Katie Edwards is an Associate Professor of French History at Tulane University interested in decolonization and historical memory. She is the author of Contesting Indochina: French Remembrance between Decolonization and Cold War(University of California Press, 2016).
Hi Katie, thanks for joining us to talk about your new article. What do you think will most surprise readers in what you have to say?
I’m not sure that readers will be at all surprised by the blatant contradictions in the Popular Front’s critiques of empire and its actual approach to colonial governance, though I do hope that they will nonetheless find the study intriguing.
The contortions of Minister of Colonies Marius Moutet to reconcile his longstanding commitment to justice for colonial subjects with his desire to maintain order and sovereignty in an era of intense demands for reform in French Indochina, particularly in its Vietnamese territories, are especially notable. More broadly, the article engages with the Republican left’s expressed desire to extend greater rights (and in some cases, French citizenship) to colonial subjects, and their refusal to acknowledge the mobilization of the colonized as making legitimate claims on the state much as citizens would.
Do you have a favourite example you came across in this work?

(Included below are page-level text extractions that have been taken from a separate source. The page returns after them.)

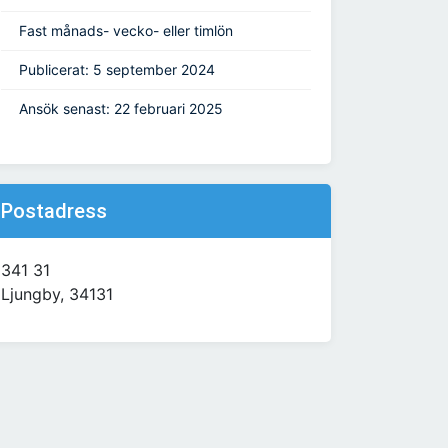
Fast månads- vecko- eller timlön
Publicerat: 5 september 2024
Ansök senast: 22 februari 2025
Postadress
341 31
Ljungby, 34131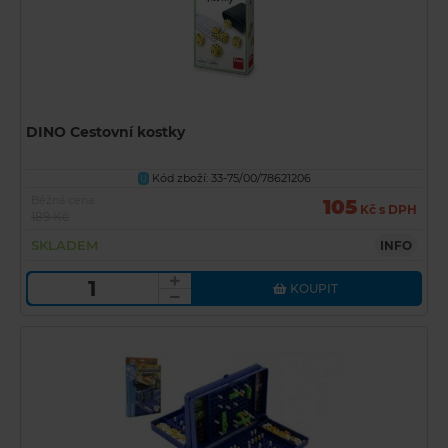
DINO Cestovní kostky
Kód zboží: 33-75/00/78621206
U
Běžná cena
105
Kč s DPH
189 Kč
SKLADEM
INFO
KOUPIT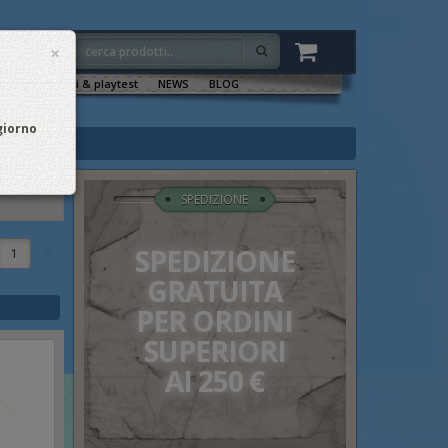
×
VENTI
Sala tornei & playtest
NEWS
BLOG
 giorno
SPEDIZIONE
SPEDIZIONE
1
GRATUITA
PER ORDINI
SUPERIORI
AI 250 €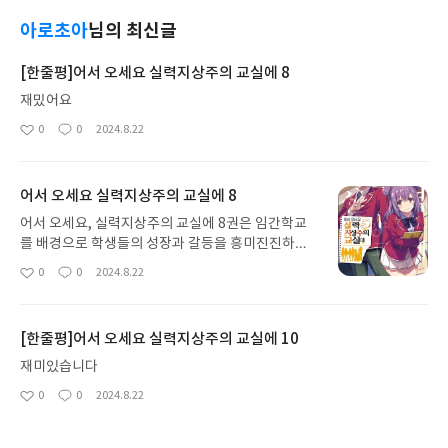
아로초아
님의 최신글
[한줄평]어서 오세요 실력지상주의 교실에 8
재밌어요
0
0
2024.8.22
좋
댓
작
아
글
성
요
일
어서 오세요 실력지상주의 교실에 8
어서 오세요, 실력지상주의 교실에 8권은 임간학교
를 배경으로 학생들의 성장과 갈등을 흥미진진하게
그려낸 작품입니다. 특히 아야노코지의 계획과 다른
0
0
2024.8.22
좋
댓
작
학생들과의 관계 변화는 이야기의 중심을 이루며, 독
아
글
성
자들에게 끊임없는 긴장감을 선사합니다. 하지만 복
요
일
잡한 인간관계와 주인공의 비밀은 아쉬움으로 남습
[한줄평]어서 오세요 실력지상주의 교실에 10
니다.
재미있습니다
0
0
2024.8.22
좋
댓
작
아
글
성
요
일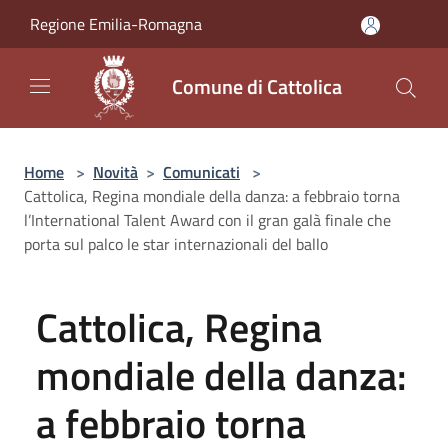
Salta al contenuto principale
Regione Emilia-Romagna
Comune di Cattolica
Home
>
Novità
>
Comunicati
>
Cattolica, Regina mondiale della danza: a febbraio torna
l’International Talent Award con il gran galà finale che
porta sul palco le star internazionali del ballo
Cattolica, Regina
mondiale della danza:
a febbraio torna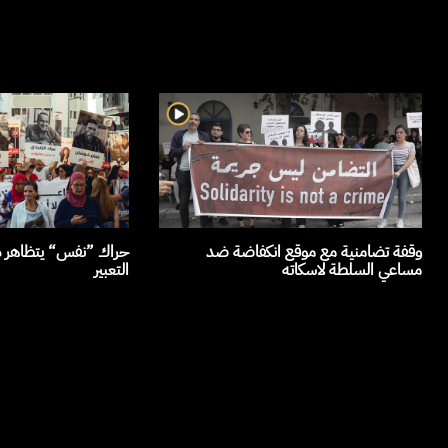
وقفة تضامنية مع موقع انكفاضة ضد
حراك ”نفس“ يتظاهر دف
مساعي السلطة لاسكاته
التعبير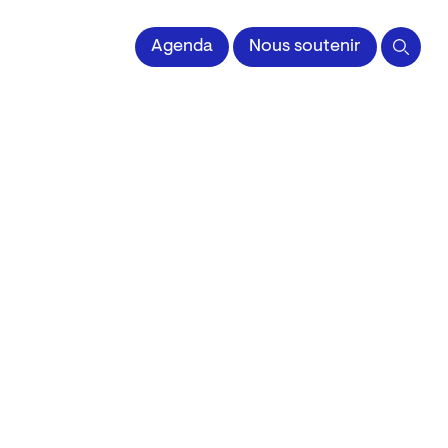
 l'Image imprimée
Agenda
Nous soutenir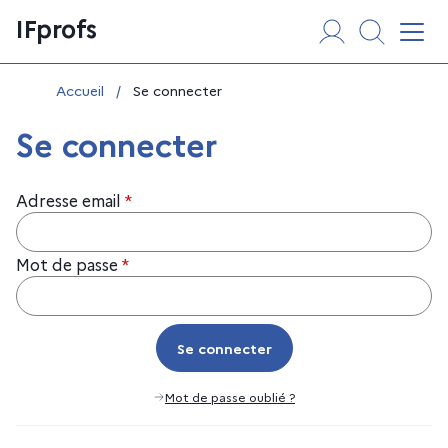
Aller
Panneau de gestion des cookies
IFprofs
au
Affi
contenu
Vous êtes ici :
Accueil
/
Se connecter
Se connecter
Adresse email
*
Mot de passe
*
Se connecter
Se connecter
Mot de passe oublié ?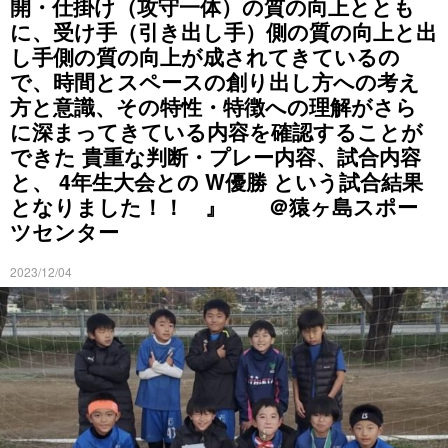
開・仕掛け（攻守一体）の質の向上ととも
に、受け手（引き出し手）側の質の向上と出
し手側の質の向上が成されてきているの
で、時間とスペースの創り出し方への考え
方と意識、その特性・特徴への理解がさら
に深まってきている内容を確認することが
できた 貴重な判断・プレー内容、試合内容
と、 4年生大会との W優勝 という試合結果
となりました！！ 』 ＠猿ヶ島スポー
ツセンター
2023/12/04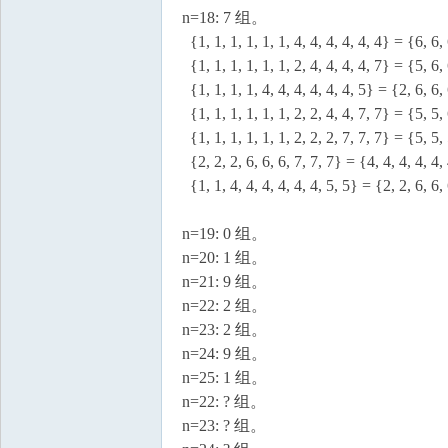
n=18: 7 组。
{1, 1, 1, 1, 1, 1, 4, 4, 4, 4, 4, 4} = {6, 6, 
{1, 1, 1, 1, 1, 1, 2, 4, 4, 4, 4, 7} = {5, 6, 
{1, 1, 1, 1, 4, 4, 4, 4, 4, 4, 5} = {2, 6, 6, 
{1, 1, 1, 1, 1, 1, 2, 2, 4, 4, 7, 7} = {5, 5, 
{1, 1, 1, 1, 1, 1, 2, 2, 2, 7, 7, 7} = {5, 5, 
{2, 2, 2, 6, 6, 6, 7, 7, 7} = {4, 4, 4, 4, 4, 
{1, 1, 4, 4, 4, 4, 4, 4, 5, 5} = {2, 2, 6, 6, 
n=19: 0 组。
n=20: 1 组。
n=21: 9 组。
n=22: 2 组。
n=23: 2 组。
n=24: 9 组。
n=25: 1 组。
n=22: ? 组。
n=23: ? 组。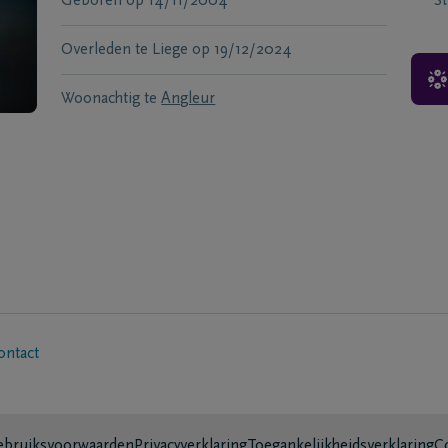
Geboren
op
14/11/2004
S
Overleden te
Liege
op
19/12/2024
Woonachtig te
Angleur
ontact
bruiksvoorwaarden
Privacyverklaring
Toegankelijkheidsverklaring
C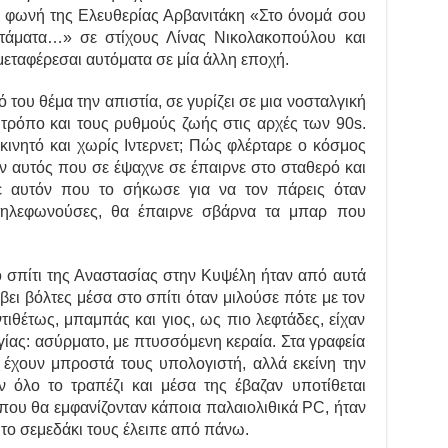
τη φωνή της Ελευθερίας Αρβανιτάκη «Στο όνομά σου
 τάματα…» σε στίχους Λίνας Νικολακοπούλου και
εταφέρεσαι αυτόματα σε μία άλλη εποχή.
ό του θέμα την απιστία, σε γυρίζει σε μια νοσταλγική
 τρόπο και τους ρυθμούς ζωής στις αρχές των 90s.
κινητό και χωρίς Ιντερνετ; Πώς φλέρταρε ο κόσμος
Αν αυτός που σε έψαχνε σε έπαιρνε στο σταθερό και
ε αυτόν που το σήκωσε για να τον πάρεις όταν
 τηλεφωνούσες, θα έπαιρνε σβάρνα τα μπαρ που
ό σπίτι της Αναστασίας στην Κυψέλη ήταν από αυτά
ει βόλτες μέσα στο σπίτι όταν μιλούσε πότε με τον
τιθέτως, μπαμπάς και γιος, ως πιο λεφτάδες, είχαν
γίας: ασύρματο, με πτυσσόμενη κεραία. Στα γραφεία
ν έχουν μπροστά τους υπολογιστή, αλλά εκείνη την
 όλο το τραπέζι και μέσα της έβαζαν υποτίθεται
που θα εμφανίζονταν κάποια παλαιολιθικά PC, ήταν
 το σεμεδάκι τους έλειπε από πάνω.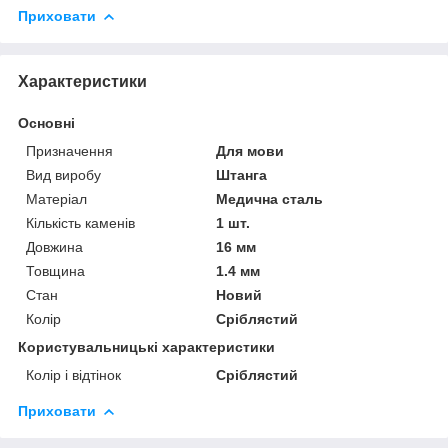
Приховати
Характеристики
Основні
Призначення
Для мови
Вид виробу
Штанга
Матеріал
Медична сталь
Кількість каменів
1 шт.
Довжина
16 мм
Товщина
1.4 мм
Стан
Новий
Колір
Сріблястий
Користувальницькі характеристики
Колір і відтінок
Сріблястий
Приховати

This is completely unrelated to the actual material for the article, but while I was doing the archival research in Aix-en-Provence, I came across a folder with a smudge on it and a caption underneath reading “ceci est mon sang” (this is my blood) along with a signature.
Naturally, I wondered about the circumstances that might have led to the perceived need to label such a thing…Was it a fastidious archivist? A bored colonial bureaucrat?
Ewww. So, can we talk about the backstory to the article? How did you first get interested in this topic?
I first came across Justin Godart’s mission report while conducting research for a chapter of my first book, which explores the remembrance of the Indochina War in France. This chapter examines the groups and individuals who have promoted a narrative of the conflict that emphasized its colonial character (as opposed to those who conceive of it as an anticommunist crusade) and Godart’s nephew was very involved in one of the associations I focus on. He spearheaded the publication of the mission report, and worked with prominent scholars of French colonialism Charles Fourniau and Alain Ruscio to make it happen. From there, I grew increasingly interested in not only the Godart mission, but the Popular Front’s approach to colonialism more generally. Full disclosure: after the first book and the challenges of writing about people who were still alive, I was also looking for a new research topic that was less likely to present the same issues.
Are you a ‘plan it all in detail’ writer, or a ‘start writing and see where it goes’ person?
I’m a ‘plan it all in detail’ person until I can’t figure out where I’m going, and then I completely switch modes in the hopes that I’ll sort it out eventually.
Do you have a cure for writer’s block? We ask everyone this question because we live in hope.
See above, though it’s definitely no cure! I usually use a combination of timed writing blocks with breaks in between, scribbling random thoughts furiously by hand when I’m stuck, and throwing in the towel and doing something else entirely when it’s just not flowing.
Who did you get feedback from on the article?
I got feedback early on through a conference presentation and a departmental workshop, which helped me develop new directions for the material. By far the most helpful feedback came from the journal’s editor and the reviewers, who helped me to rethink the direction of the article completely.
What do you think helpful feedback on writing involves?
As basic as it is, having someone summarize the main points and the significance of the piece and communicate it back to you – others will often see things that you don’t, and that can make a world of difference.
What’s the word you can never type right?
Mediterranean – I can’t spell it to save my life in either English or French.
Now we have to double check it in the post. Looks… right? Let’s go with that. And what are you working on next?
This article is part of a larger book project on the Popular Front and French Indochina. The archives of the Guernut Commission (officially the Commission of Inquiry into the Overseas Territories) contain significantly more material generated by colonial officials, settlers, and the colonized than any of the other regions targeted by the inquiry, so there is quite a rich source base.
I’m interested in various components of the French left (political parties, the Human Rights League, Masonic orders, etc.) that shaped the Popular Front’s colonial policies, as well as the mobilization of indigenous activists who demanded everything from reform within the French system to independence.
If you could see one change in academia in the next five years, what would it be?
Since I live in the US, where the Supreme Court has just effectively eliminated race-based considerations in the college application process, the issues of equity and diversity in academia are at the forefront of my mind. I would like to see university administrators actually try to protect their institutions from attacks on these principles.
Éclair or saucisson?
I love both, but I’d trade them for a nice creamy stinky cheese any day.